No date has been set for the construction, but plans call for an eight-storey building with a 475-bed capacity, 19 of which will be for an Intensive Care Unit, as well as state-of-the-art equipment. It will also include 14 operating rooms, emergency services, imaging and a laboratory.

“The national operating theatre will not be just a building, it will be a beacon of hope,” Manhiça told AIM. “Our country has faced challenges in recent years regarding the provision of specialty health services, so the construction of this operating room represents an important step in overcoming many of these challenges.”

[See more: Mozambique advances the fight against HIV/AIDS but authorities are still ‘worried’]
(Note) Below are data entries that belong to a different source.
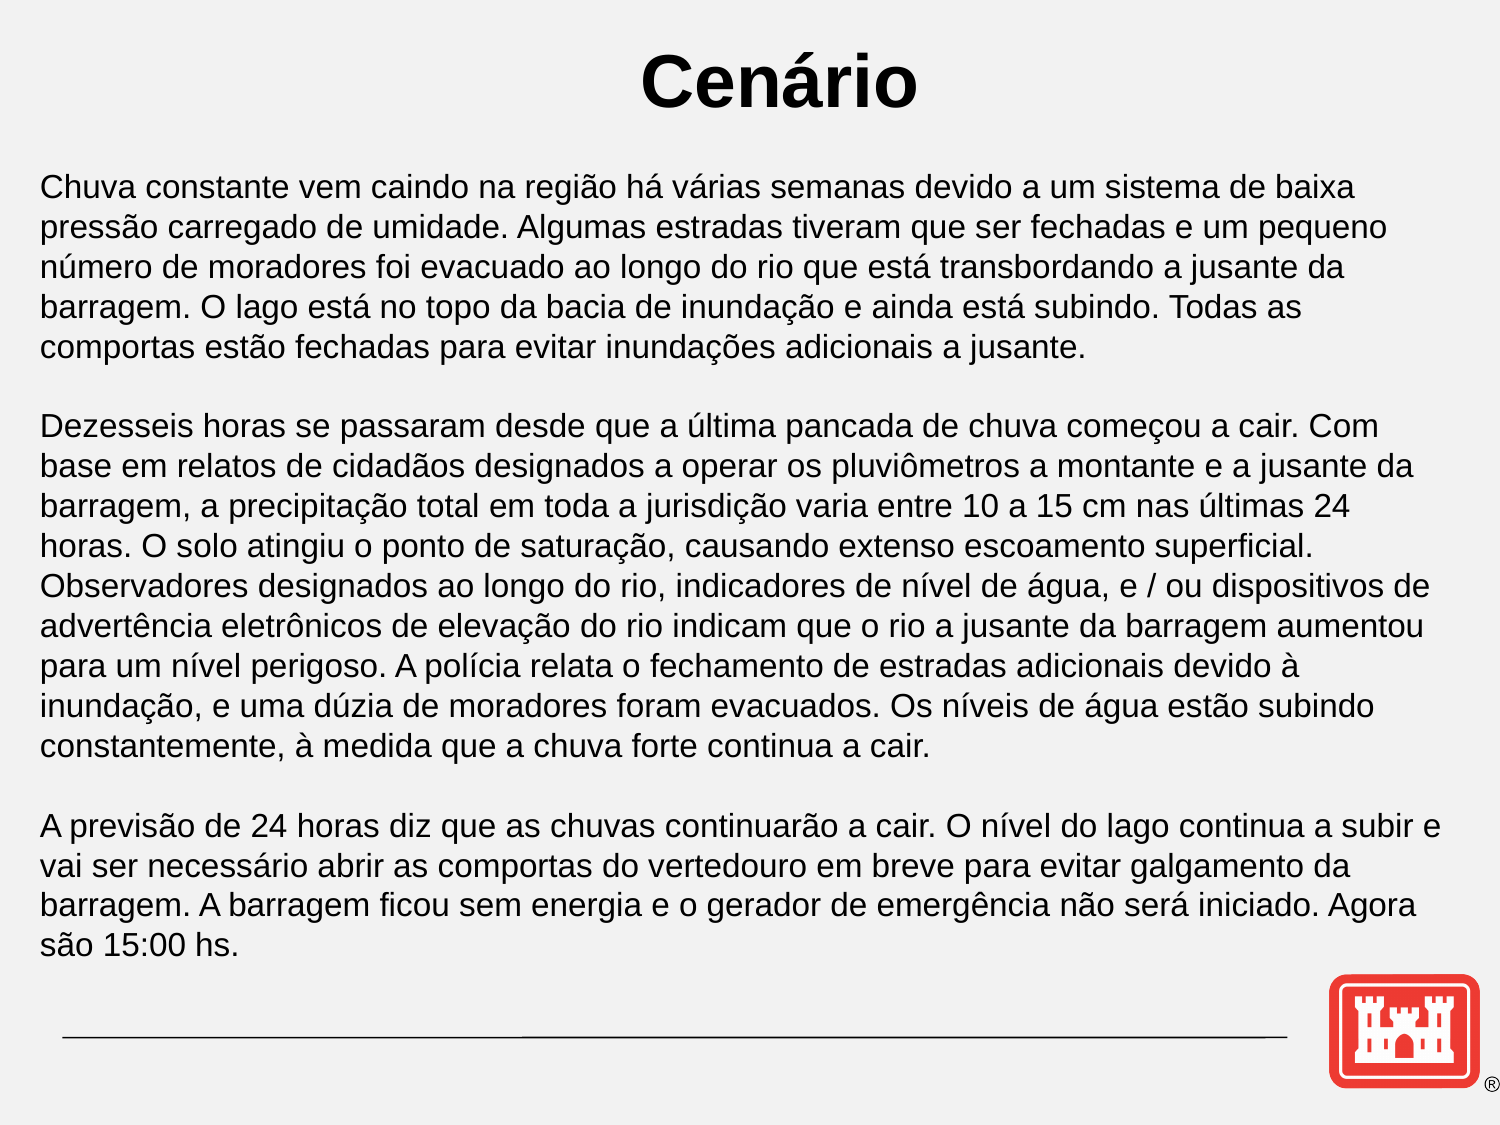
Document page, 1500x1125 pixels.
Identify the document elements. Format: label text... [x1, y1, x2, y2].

picture [1329, 974, 1500, 1092]
text_box Chuva constante vem caindo na região há várias semanas devido a um sistema de baixa pressão carregado de umidade. Algumas estradas tiveram que ser fechadas e um pequeno número de moradores foi evacuado ao longo do rio que está transbordando a jusante da barragem. O lago está no topo da bacia de inundação e ainda está subindo. Todas as comportas estão fechadas para evitar inundações adicionais a jusante. Dezesseis horas se passaram desde que a última pancada de chuva começou a cair. Com base em relatos de cidadãos designados a operar os pluviômetros a montante e a jusante da barragem, a precipitação total em toda a jurisdição varia entre 10 a 15 cm nas últimas 24 horas. O solo atingiu o ponto de saturação, causando extenso escoamento superficial. Observadores designados ao longo do rio, indicadores de nível de água, e / ou dispositivos de advertência eletrônicos de elevação do rio indicam que o rio a jusante da barragem aumentou para um nível perigoso. A polícia relata o fechamento de estradas adicionais devido à inundação, e uma dúzia de moradores foram evacuados. Os níveis de água estão subindo constantemente, à medida que a chuva forte continua a cair. A previsão de 24 horas diz que as chuvas continuarão a cair. O nível do lago continua a subir e vai ser necessário abrir as comportas do vertedouro em breve para evitar galgamento da barragem. A barragem ficou sem energia e o gerador de emergência não será iniciado. Agora são 15:00 hs. [24, 157, 1463, 971]
text_box Cenário [137, 24, 1423, 130]
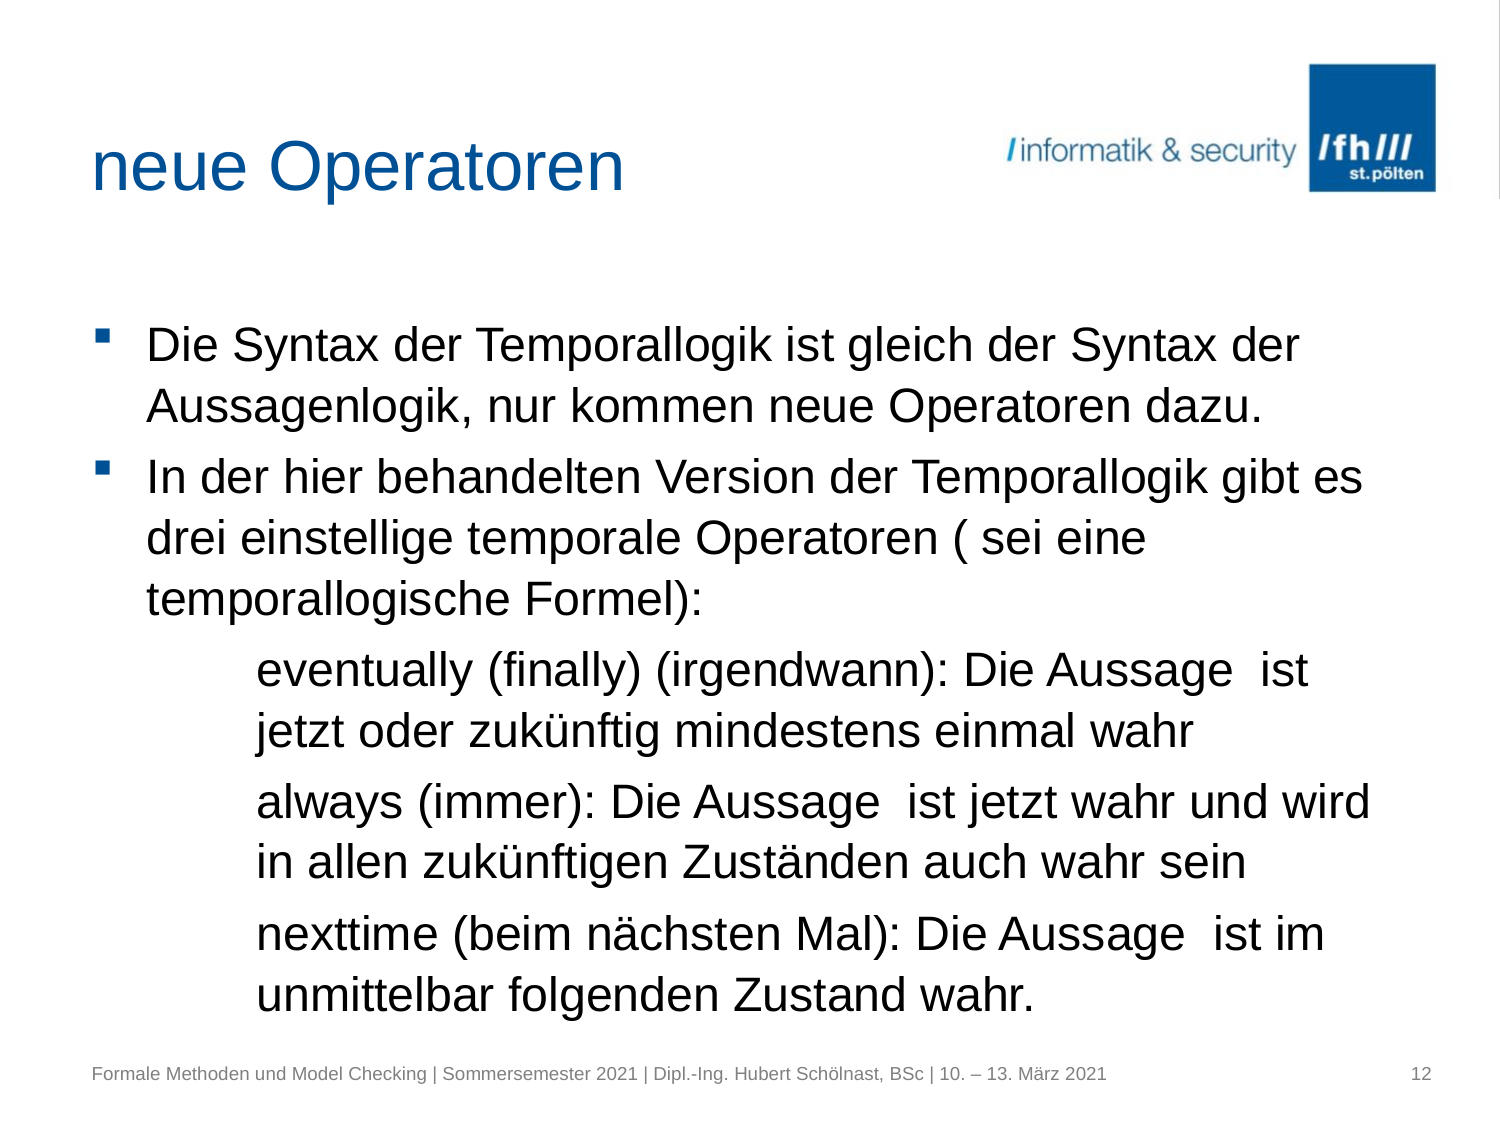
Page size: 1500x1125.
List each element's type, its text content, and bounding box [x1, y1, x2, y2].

The new facility will help cut wait times and improve clinical outcomes, while also ensuring the training of local health professionals, arming them with cutting-edge technologies and innovative practices to better serve patients.

Xu noted that China and Mozambique have a long tradition of cooperation in the healthcare sector. “Over the years, the [Chinese] government has been firmly supported in Mozambique’s health development, providing health care, infrastructure construction, human resource training and other aspects of cooperation,” she said. The first Chinese medical team was dispatched to Mozambique in 1976, just a year into their bilateral relations, established soon after the African country gained its independence from Portugal in June 1975.

Nearly 50 years later, the 25th Chinese medical team is hard at work in Mozambique. It organised a large-scale free clinic at Matola Provincial Hospital last Monday, offering consultations in a wide variety of fields, from gynaecology and obstetrics to cardiology to pain management to general surgery at Traditional Chinese Medicine. 

One patient from Matola, Melia da Assuncao, told Xinhua, “Today is my first time receiving acupuncture treatment from a Chinese doctor, and I can clearly feel the pain in my neck has eased. I’ve already added the doctor’s contact and hope to arrange my next session soon.”